Rand Paul is talking at the senate floor about the Debt Ceiling.

He is a moron.

The reason half of European governments run a balanced budget is because they have no choice. They don't have a sovereign currency and rely on the European Central Bank for growth. The equivalent in the US is that US states must run a balanced budget. But the federal government doesn't!

Euro is an experiment and will eventually fail.

#finance #economics #politics #DebtCeiling


That’s not how this works. That’s not how any of this works. (To borrow the line)

Banks don’t cause growth. At most, banks support growth as a necessary but not sufficient actor in the environment.

States don’t have to run balanced budgets. And we see in fact that they do issue bonds, they do technically run non-balanced budgets on a cash flow basis all the time. However, states do voluntarily adopt policies whereby they balance their budgets because that is a good thing.
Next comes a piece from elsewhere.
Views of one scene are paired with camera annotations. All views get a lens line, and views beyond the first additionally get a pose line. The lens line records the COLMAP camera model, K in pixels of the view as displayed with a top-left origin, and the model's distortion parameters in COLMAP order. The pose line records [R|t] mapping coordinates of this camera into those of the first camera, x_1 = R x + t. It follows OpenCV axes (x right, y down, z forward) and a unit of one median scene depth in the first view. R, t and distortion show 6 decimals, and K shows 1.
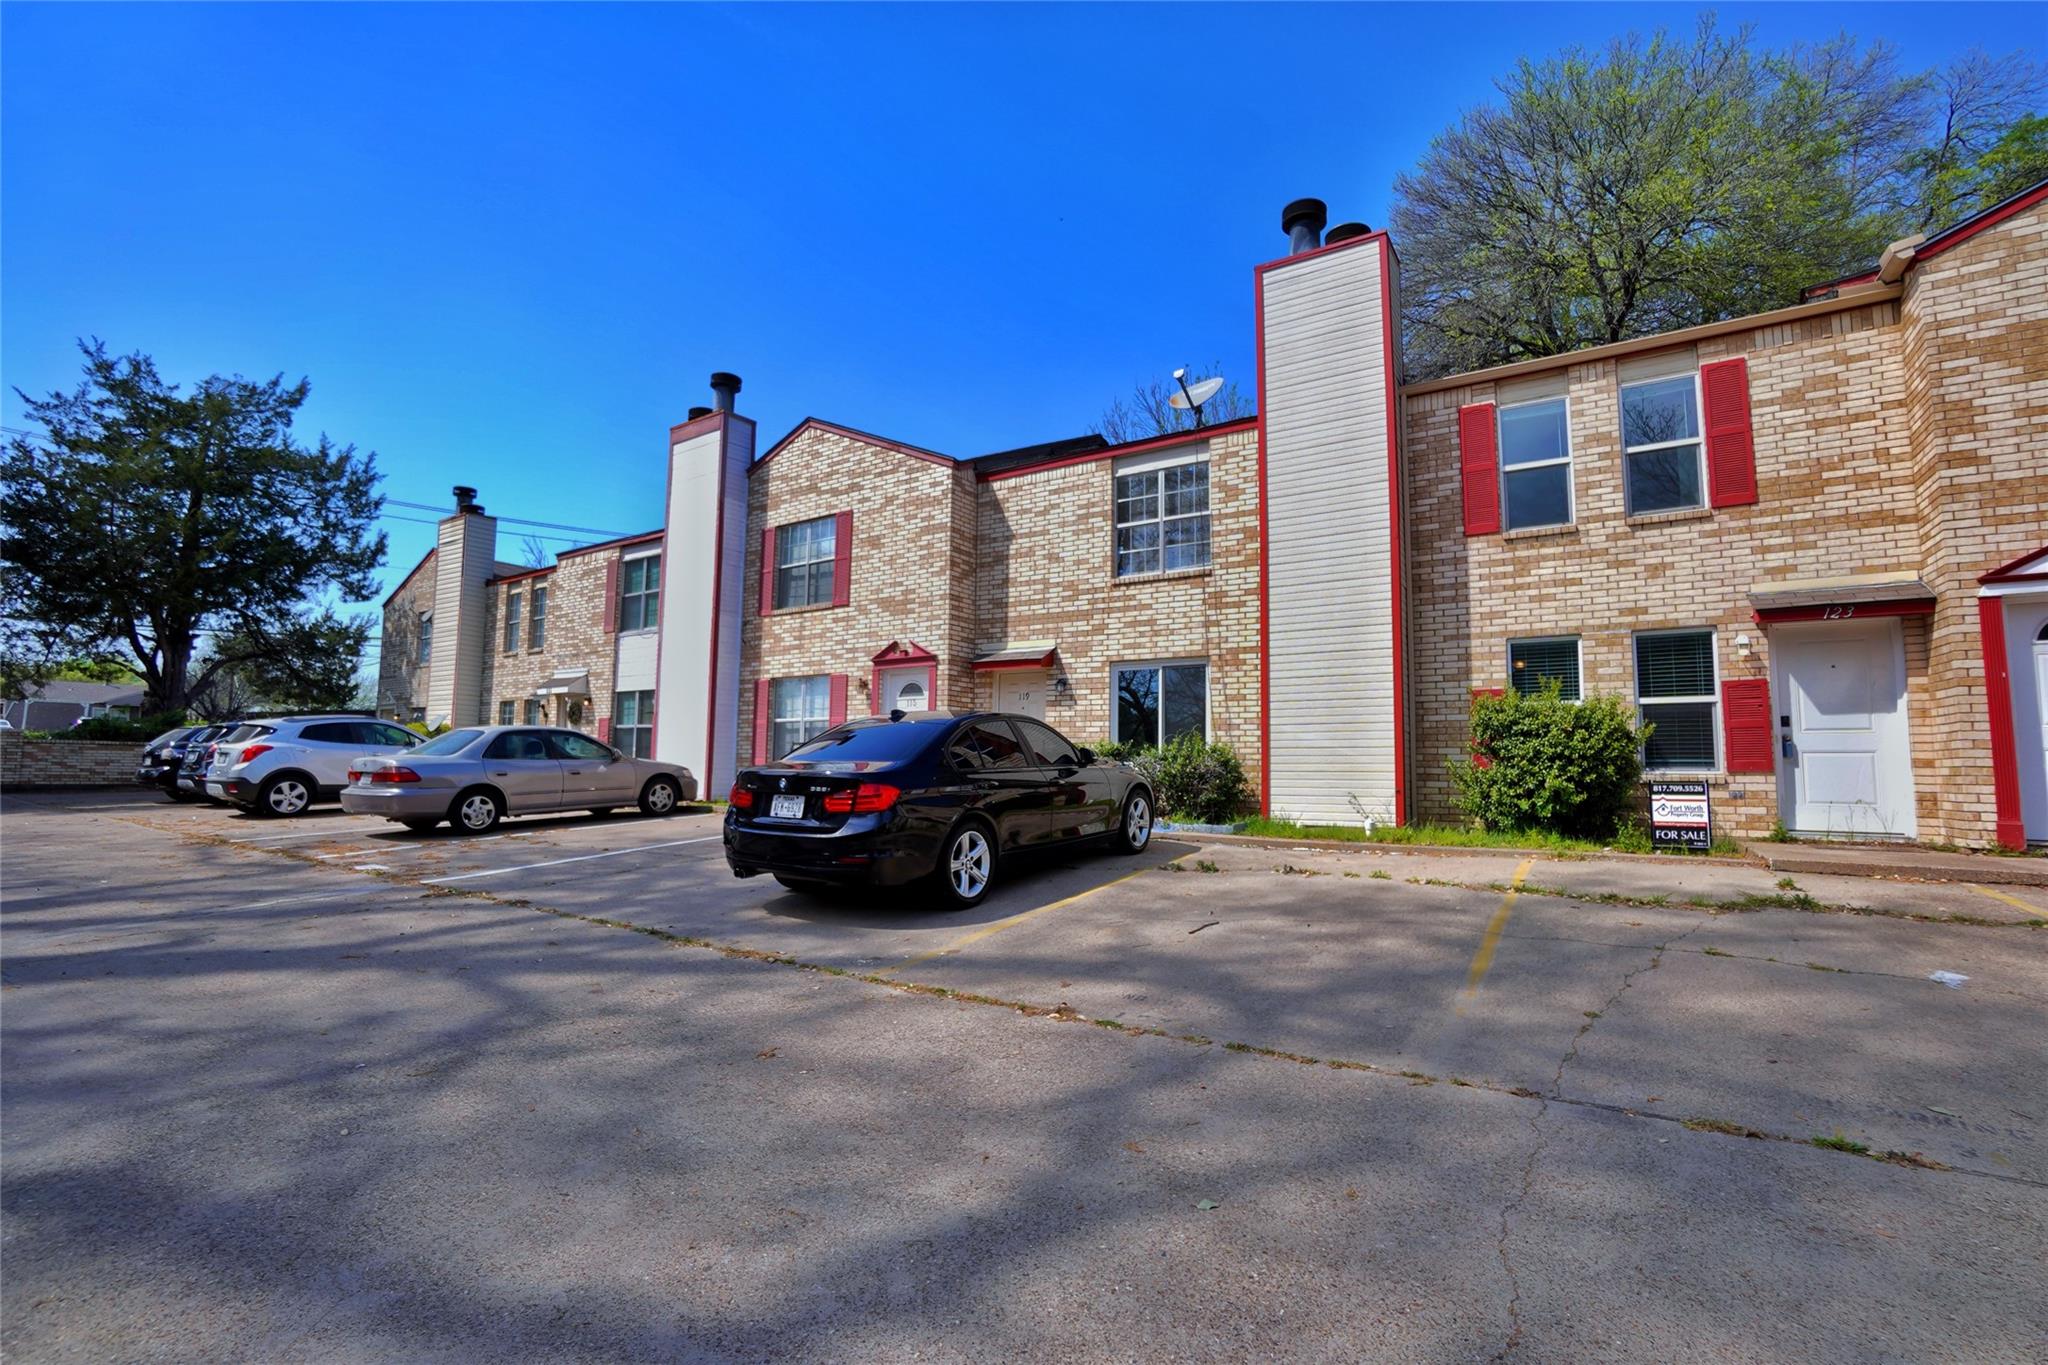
lens RADIAL K [[907.5, 0, 1018.4], [0, 907.5, 690.9], [0, 0, 1]] dist [-0.059544, 0.023100]
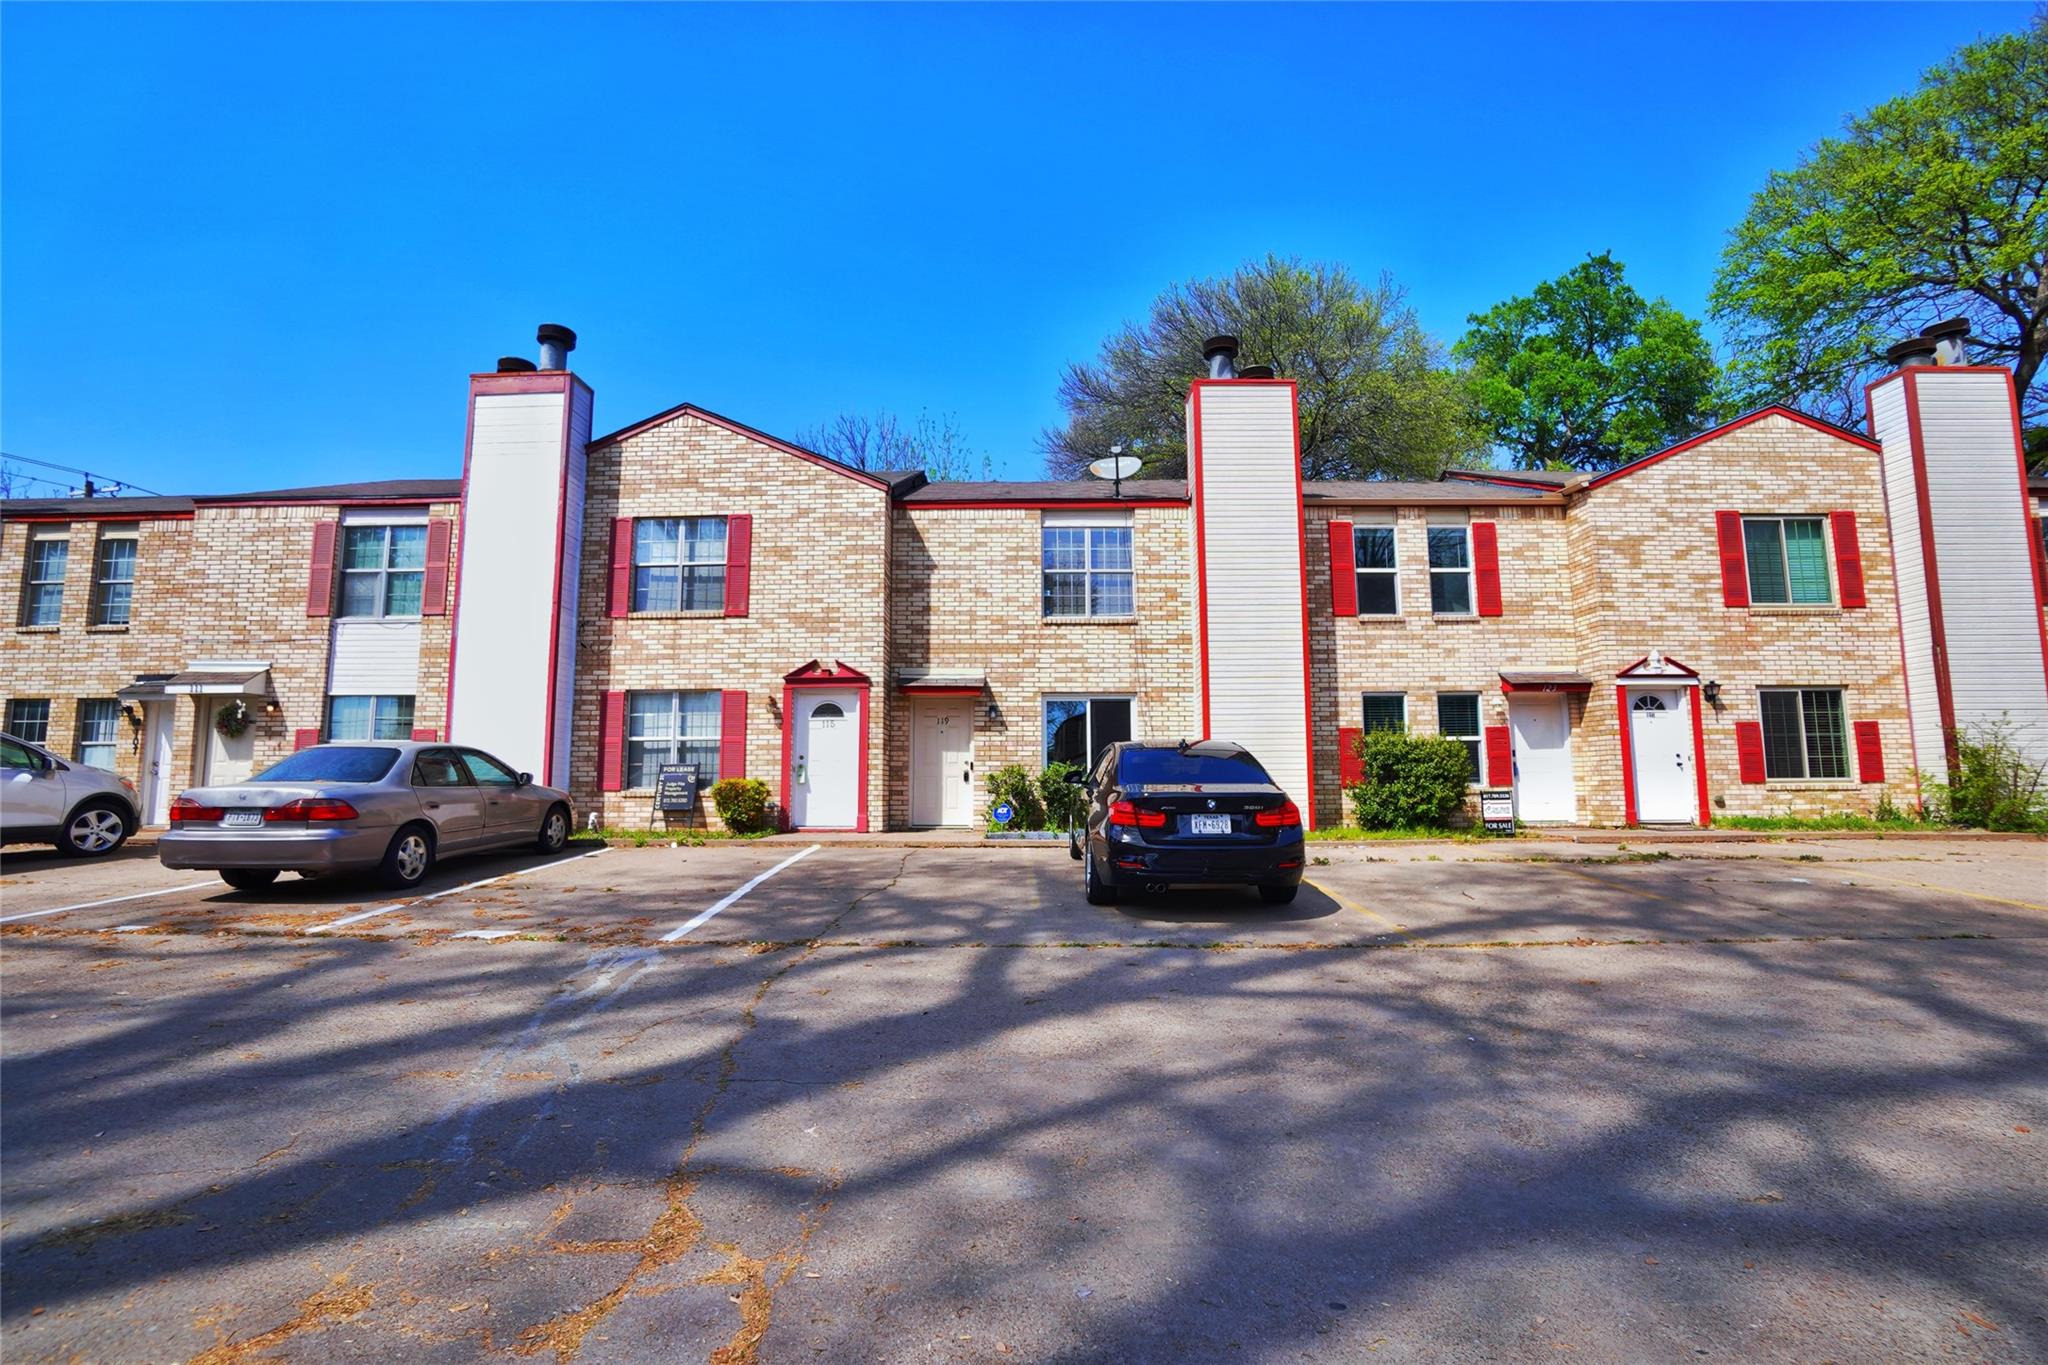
lens RADIAL K [[907.5, 0, 1018.4], [0, 907.5, 690.9], [0, 0, 1]] dist [-0.059544, 0.023100]
pose [[0.838916, 0.045564, 0.542351, -0.529135], [-0.033556, 0.998924, -0.032018, 0.002268], [-0.543226, 0.008661, 0.839542, 0.083447]]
What’s good for states might very well be good for the federal government as well.

It’s merely the idea that anytime a politician wants to spend money he needs to justify that spending against the cost.
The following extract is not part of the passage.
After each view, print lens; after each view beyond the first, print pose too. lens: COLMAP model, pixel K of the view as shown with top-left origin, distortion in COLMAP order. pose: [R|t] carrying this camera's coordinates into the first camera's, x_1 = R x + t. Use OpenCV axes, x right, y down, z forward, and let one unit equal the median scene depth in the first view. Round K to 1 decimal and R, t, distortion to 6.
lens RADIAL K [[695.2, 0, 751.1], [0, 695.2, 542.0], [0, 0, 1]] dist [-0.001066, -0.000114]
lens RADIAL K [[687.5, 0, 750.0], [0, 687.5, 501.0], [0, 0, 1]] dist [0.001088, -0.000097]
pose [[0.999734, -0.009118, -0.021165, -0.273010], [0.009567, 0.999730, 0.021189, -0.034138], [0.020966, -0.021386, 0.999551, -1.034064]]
One way or another, we do all pay that cost.

@volkris Banks create money (bank deposits) which increases aggregate demand. Banks are CRITICAL to growth. They don't lend other people's money, they literally create money by making loans.
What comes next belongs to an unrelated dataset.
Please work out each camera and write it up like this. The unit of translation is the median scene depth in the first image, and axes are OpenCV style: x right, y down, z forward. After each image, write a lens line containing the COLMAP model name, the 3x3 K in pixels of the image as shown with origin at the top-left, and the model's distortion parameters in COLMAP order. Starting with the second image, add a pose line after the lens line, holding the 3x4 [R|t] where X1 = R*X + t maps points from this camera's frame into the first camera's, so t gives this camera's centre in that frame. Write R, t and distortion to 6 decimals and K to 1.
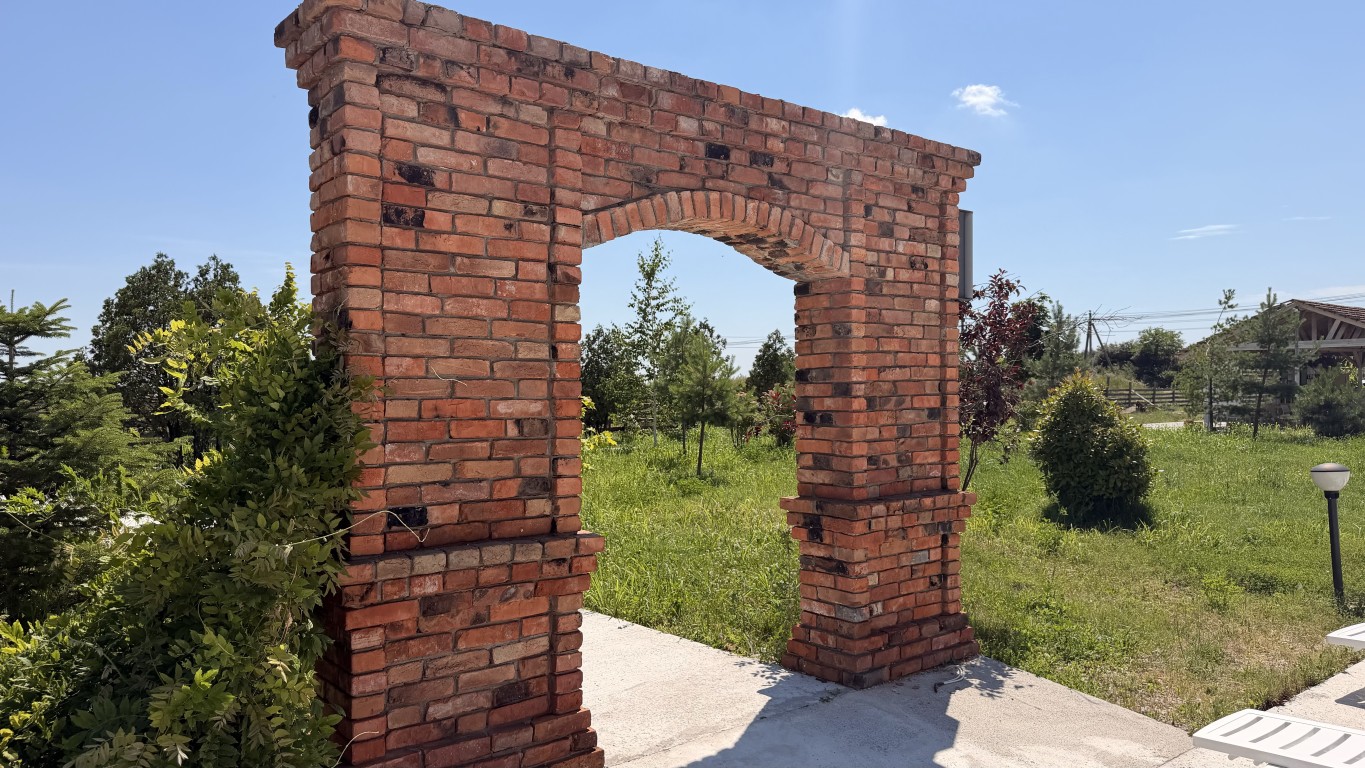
lens RADIAL K [[887.0, 0, 621.3], [0, 887.0, 385.0], [0, 0, 1]] dist [0.034809, -0.000306]
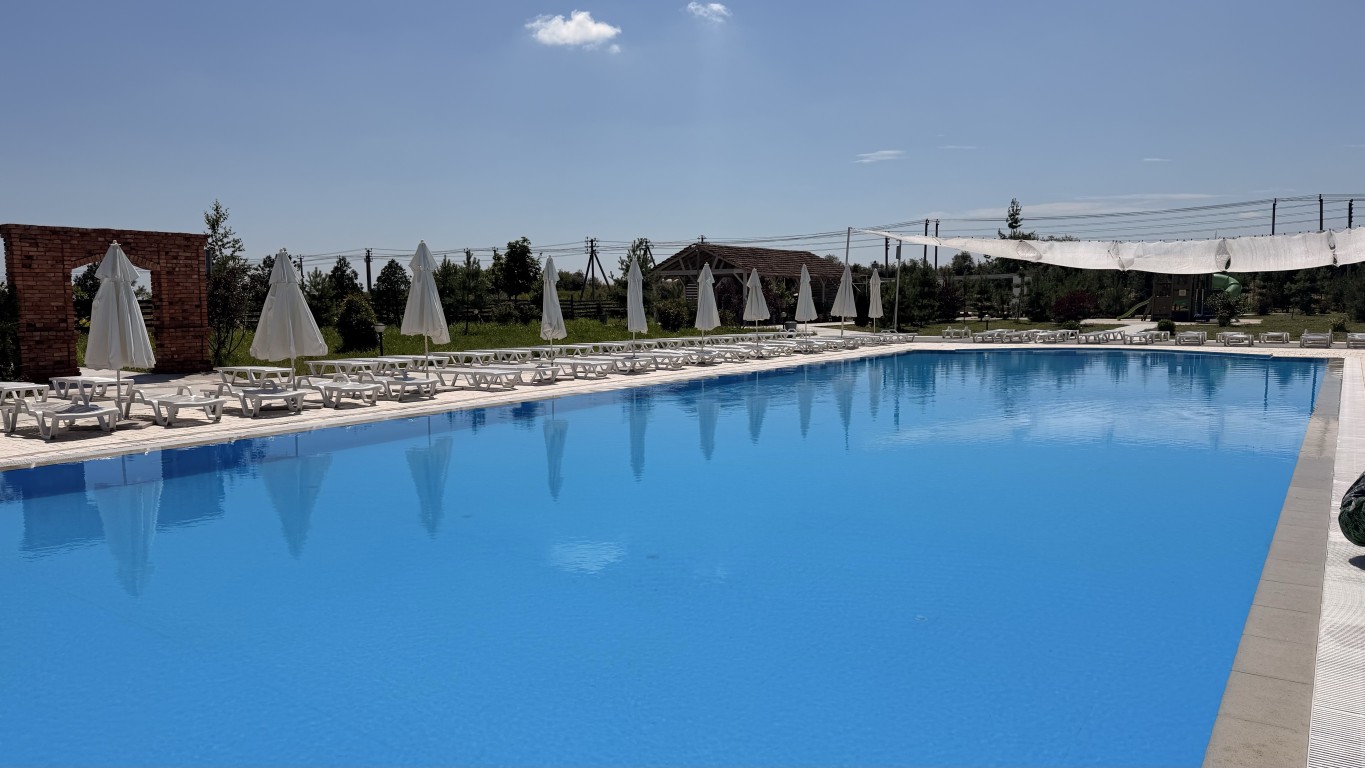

See: bankofengland.co.uk/quarterly-


Keep in mind that economies were growing before there were modern financial systems, showing that no, banks are not so critical.

I hear people making that claim occasionally, and it’s just bunk.

Some banks have the ability to create money, but others have legal restrictions on such things. Modern finance is more complex than I think you’re crediting it for.

By analogy, banks can fertilize the soil, but that’s not sufficient to see plants grow. There still needs to be seeds and sunlight. They can help, but they are not anywhere close to the end of the story.

@volkris It's all about Debt. Banks are a modern institution but debt is very old. There is a great book called Debt the First 5000 Years by David Graeber.



To be clear, debt is not necessary, only better, in light of most transactions.

We absolutely could have economies that operate with zero debt at all, and we would still have economic growth and value for those involved. We could, but it would be far far less growth and less value. We choose to engage debt because it provides that much more value over the alternative.

It’s like, sure we could have a society without mechanized transport. The reason we choose to engage cars and trains and everything else isn’t because they are required, but because they make our lives so much better, enabling so much more.

We apply debt because it so exponentially expands the economic options for us all. And banks help coordinate that technology. But it’s all optional nonetheless.